Another not-picture-taking detail:  I am officially in love with an elusive tea blend, Scottish Breakfast.  I found it at the local Posh Grocer's and adored it, bought a second tin that was the last on the shelf and was not restocked, found it in loose tea form at a more distant Posh Grocer's which then stopped stocking it, then secured it in bag form again at the first PG's.  Each version has enormously pretty packaging but you'll have to imagine that too I'm afraid.

There are a few leaves from the third purchase shifting gently in the tea at the bottom of my cup right now, reminding me of Auntie Bert.  Auntie Bert told fortunes with tea leaves and she was Never, Ever Wrong, mainly by virtue of predicting things she knew were about to happen.  She was a very good Aunt (my great-aunt, actually, in name as well as deed.)

It being June, the garden is growing.  I spent exactly one weekend wresting weeds out of the ground and setting in a very few new plants and ever since the constant cycle of rain and sun has been working wonders on it all.  There are a lot of blossoms, all very pretty, but not as fragrant as the lilac bushes at the hospital (about which the less said the better.)

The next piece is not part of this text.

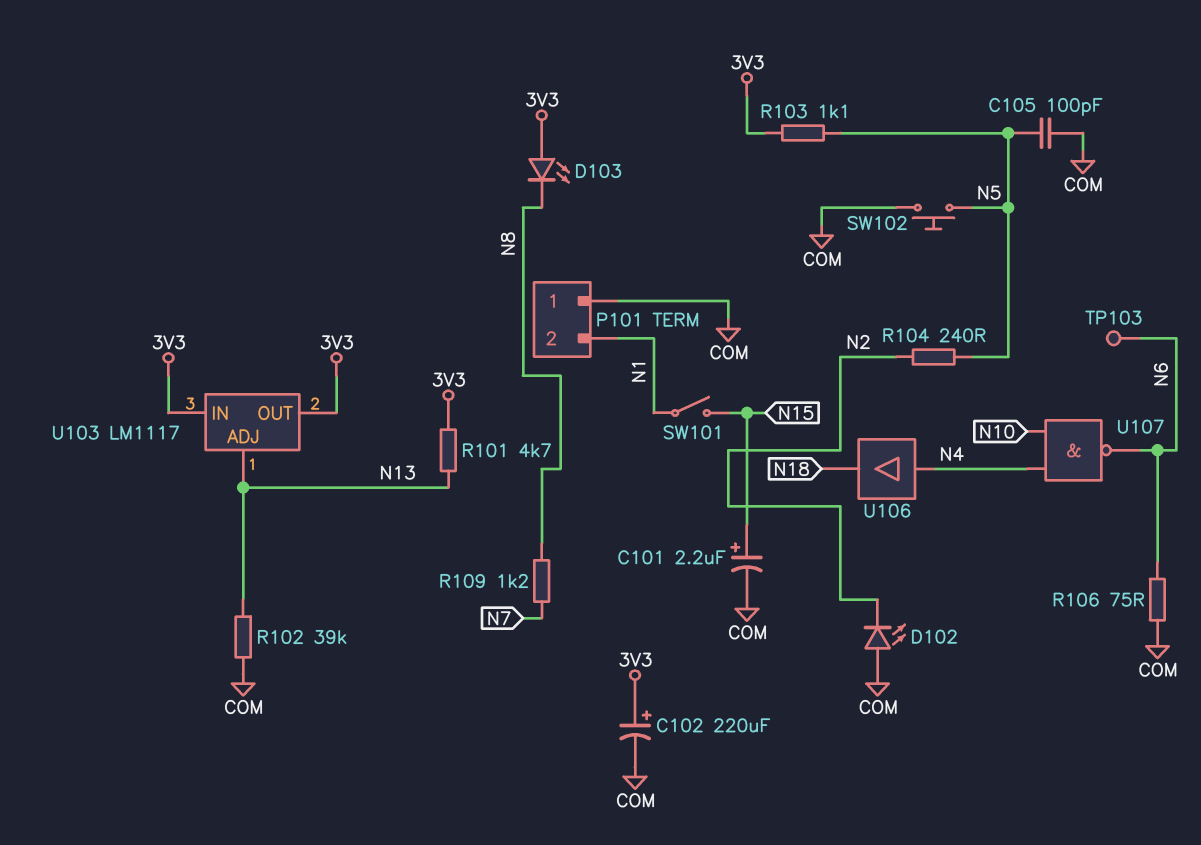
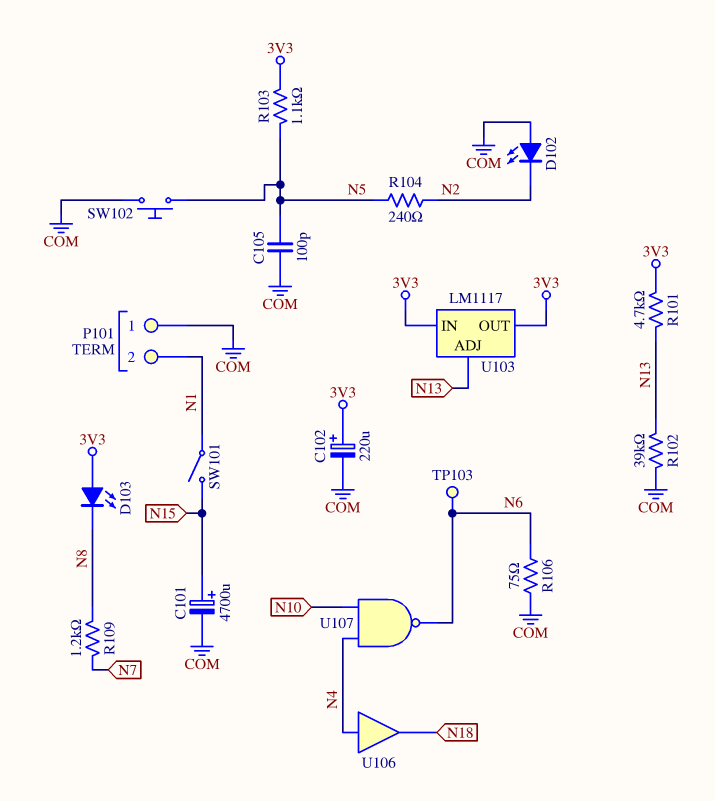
C101: 2.2uF (plus N15, minus COM) -> 4700uF (plus N15, minus COM)

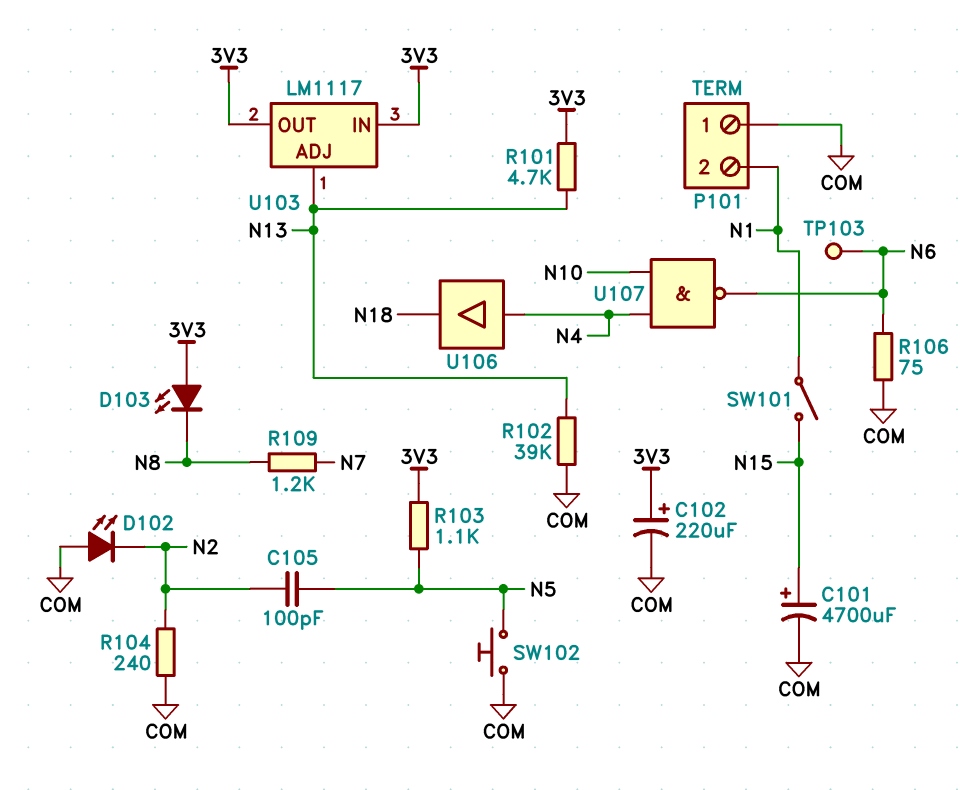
C105: 100pF (COM, N5) -> 100pF (N2, N5)
R104: 240 (N2, N5) -> 240 (COM, N2)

I am loving Blogger.  I may not write here often, and I may be less often interesting, but writing here has been a great way to keep writing at all and following other people's blogs has been a great way to catch inspiration.  Today's bright spot:  the ever-talented Lucy at Attic24, who possesses the view voted most likely to be coveted by me and is generous about posting frequent photographs of it.  It sounds like Lucy is having a pretty lousy time of it too but my goodness, she is smart.  Three words, folks: flowers, chocolate, magazine.  How could I forget the medicinal powers of that particular combination? 

I am totally getting up the energy to acquire the magazine she's reading.  By which I mean, getting somebody else to pick it up for me.

(I did sew something last week, and I took pictures, and I'll post them in a few days.  Promise.)